Elizabeth Ide Reihmer and her husband, Donald, shared an adventurous spirit. On Mar. 24, 1950, the Evening Bulletin reported that they were to be given a farewell that evening by the Beverly Hills United Presbyterian Church in Upper Darby.

Elizabeth Ide Reihmer and her husband, Donald, shared an adventurous spirit.

On Mar. 24, 1950, the Evening Bulletin reported that they were to be given a farewell that evening by the Beverly Hills United Presbyterian Church in Upper Darby.

"The Reihmers, who have had no previous experience in foreign mission work," the newspaper reported, were to leave by the end of the month, to carry Christianity "to pagan tribes" in Ethiopia.

She was 29, he was 30, and with them was Adrianne, an 11-month-old daughter.

On Friday, June 4, Mrs.

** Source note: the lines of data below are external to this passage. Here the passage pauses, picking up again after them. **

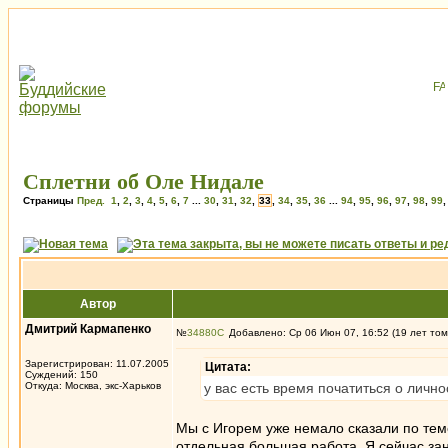
Сплетни об Оле Нидале
Страницы
Пред.
1
,
2
,
3
,
4
,
5
,
6
,
7
...
30
,
31
,
32
,
33
,
34
,
35
,
36
...
94
,
95
,
96
,
97
,
98
,
99
Автор
Дмитрий Кармапенко
№
34880
Добавлено: Ср 06 Июн 07, 16:52 (19 лет том
Зарегистрирован: 11.07.2005
Цитата:
Суждений: 150
Откуда: Москва, экс-Харьков
у вас есть время початиться о лично
Мы с Игорем уже немало сказали по теме
отдельная большая работа. Я сейчас зан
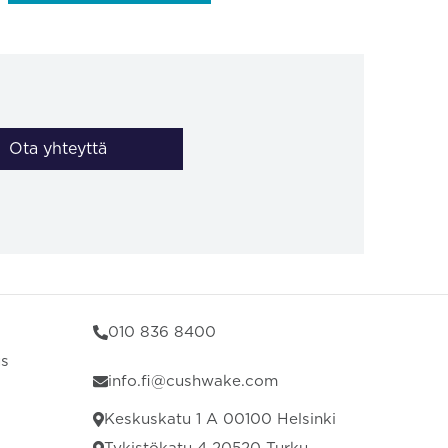
Ota yhteyttä
010 836 8400
us
info.fi@cushwake.com
Keskuskatu 1 A 00100 Helsinki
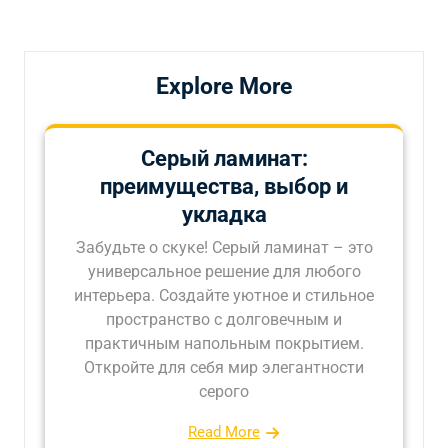
записям
Explore More
Серый ламинат:
преимущества, выбор и
укладка
Забудьте о скуке! Серый ламинат – это
универсальное решение для любого
интерьера. Создайте уютное и стильное
пространство с долговечным и
практичным напольным покрытием.
Откройте для себя мир элегантности
серого
Read More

Reihmer, 89, a former registered nurse, died of kidney failure at the St. Johnsbury, Vt., home of another daughter, Sharon.

The 1950 news story reported that in the Ethiopian capital of Addis Ababa, Donald Reihmer "will direct a school for girls and a church operated by the United Presbyterian Board of Foreign Missions."

It did not state what Mrs. Reihmer would do.

But daughter LeeAnn Trusty said that because she had been an expert on the rifle team in high school, Mrs. Reihmer occasionally went out to hunt reedbucks, medium-size antelopes, to help feed those working in mission outposts.

Born in Louisville, Ky., Mrs. Reihmer graduated from Upper Darby High School in 1938. She played on the field hockey team and was a member of an all-star team in Delaware County. She attended Wheaton (Ill.) College.

During World War II, Trusty said, she worked for a Delaware County defense plant, helping to assemble ailerons, the hinged sections of wings that make an aircraft change direction in flight.

When the family returned from Ethiopia, Donald Reihmer became an interim pastor at Stonybank Church in Glen Mills, though, Trusty said, he was never an ordained minister. He later worked for New York Shipbuilding & Dry Dock Co. in Camden and for Radio Corp. of America.

After raising her family, Mrs. Reihmer graduated from a three-year nursing program at Delaware County Community College in the early 1970s.

For three years, she worked in the burn unit at Crozer-Chester Medical Center before nursing first at Lima Estates, the retirement community near Media, and then for a Havertown physician.

Besides her daughters, including Adrianne Galletta, Mrs. Reihmer is survived by another daughter, Carol Works, two brothers, two sisters, 12 grandchildren, and four great-grandchildren. Her husband died in 2004.

Visitation was set for 10 a.m. Thursday, June 10, at the Blue Church, 940 Baltimore Pike, Springfield, Delaware County before an 11 a.m. funeral service there, with burial in Edgewood Memorial Park, Glen Mills.